--- START ---

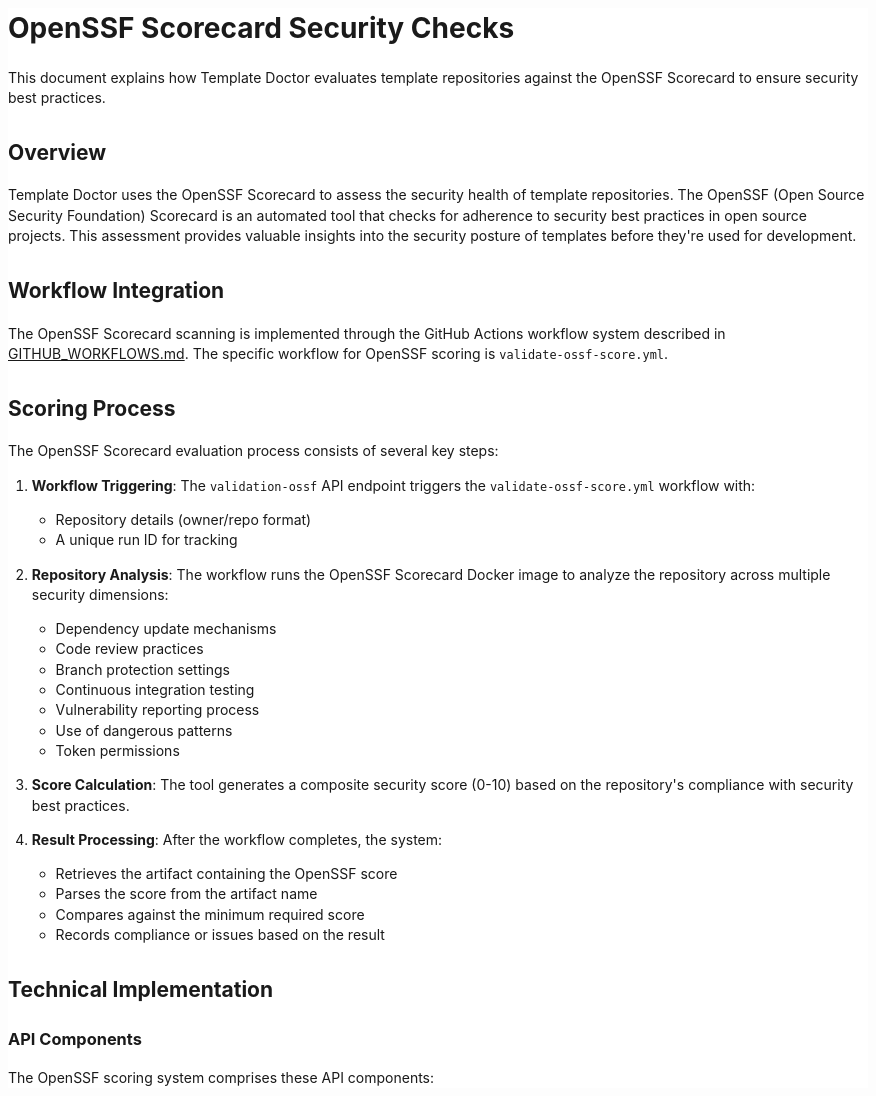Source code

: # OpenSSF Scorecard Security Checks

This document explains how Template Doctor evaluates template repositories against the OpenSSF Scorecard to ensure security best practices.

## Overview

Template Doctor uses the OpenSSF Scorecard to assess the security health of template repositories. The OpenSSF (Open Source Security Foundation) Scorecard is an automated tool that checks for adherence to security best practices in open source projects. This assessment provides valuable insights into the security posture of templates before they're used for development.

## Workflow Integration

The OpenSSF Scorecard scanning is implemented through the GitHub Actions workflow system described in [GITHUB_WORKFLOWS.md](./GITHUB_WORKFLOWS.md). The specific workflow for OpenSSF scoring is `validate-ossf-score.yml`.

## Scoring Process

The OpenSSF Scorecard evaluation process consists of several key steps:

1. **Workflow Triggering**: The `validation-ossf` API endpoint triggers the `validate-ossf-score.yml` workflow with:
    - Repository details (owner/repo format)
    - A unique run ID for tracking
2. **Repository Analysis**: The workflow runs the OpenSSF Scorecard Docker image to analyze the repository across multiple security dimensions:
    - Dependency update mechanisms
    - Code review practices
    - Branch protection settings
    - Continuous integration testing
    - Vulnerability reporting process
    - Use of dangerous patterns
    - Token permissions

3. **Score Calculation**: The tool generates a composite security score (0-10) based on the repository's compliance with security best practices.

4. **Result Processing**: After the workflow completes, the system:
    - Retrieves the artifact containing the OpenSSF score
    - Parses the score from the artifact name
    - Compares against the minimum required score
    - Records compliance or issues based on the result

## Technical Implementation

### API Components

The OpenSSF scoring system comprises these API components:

--- END ---

Copy all the material word for word, minus its pictures.

Source code

: # OpenSSF Scorecard Security Checks

This document explains how Template Doctor evaluates template repositories against the OpenSSF Scorecard to ensure security best practices.

## Overview

Template Doctor uses the OpenSSF Scorecard to assess the security health of template repositories. The OpenSSF (Open Source Security Foundation) Scorecard is an automated tool that checks for adherence to security best practices in open source projects. This assessment provides valuable insights into the security posture of templates before they're used for development.

## Workflow Integration

The OpenSSF Scorecard scanning is implemented through the GitHub Actions workflow system described in [GITHUB_WORKFLOWS.md](./GITHUB_WORKFLOWS.md). The specific workflow for OpenSSF scoring is `validate-ossf-score.yml`.

## Scoring Process

The OpenSSF Scorecard evaluation process consists of several key steps:

1. **Workflow Triggering**: The `validation-ossf` API endpoint triggers the `validate-ossf-score.yml` workflow with:
    - Repository details (owner/repo format)
    - A unique run ID for tracking
2. **Repository Analysis**: The workflow runs the OpenSSF Scorecard Docker image to analyze the repository across multiple security dimensions:
    - Dependency update mechanisms
    - Code review practices
    - Branch protection settings
    - Continuous integration testing
    - Vulnerability reporting process
    - Use of dangerous patterns
    - Token permissions

3. **Score Calculation**: The tool generates a composite security score (0-10) based on the repository's compliance with security best practices.

4. **Result Processing**: After the workflow completes, the system:
    - Retrieves the artifact containing the OpenSSF score
    - Parses the score from the artifact name
    - Compares against the minimum required score
    - Records compliance or issues based on the result

## Technical Implementation

### API Components

The OpenSSF scoring system comprises these API components:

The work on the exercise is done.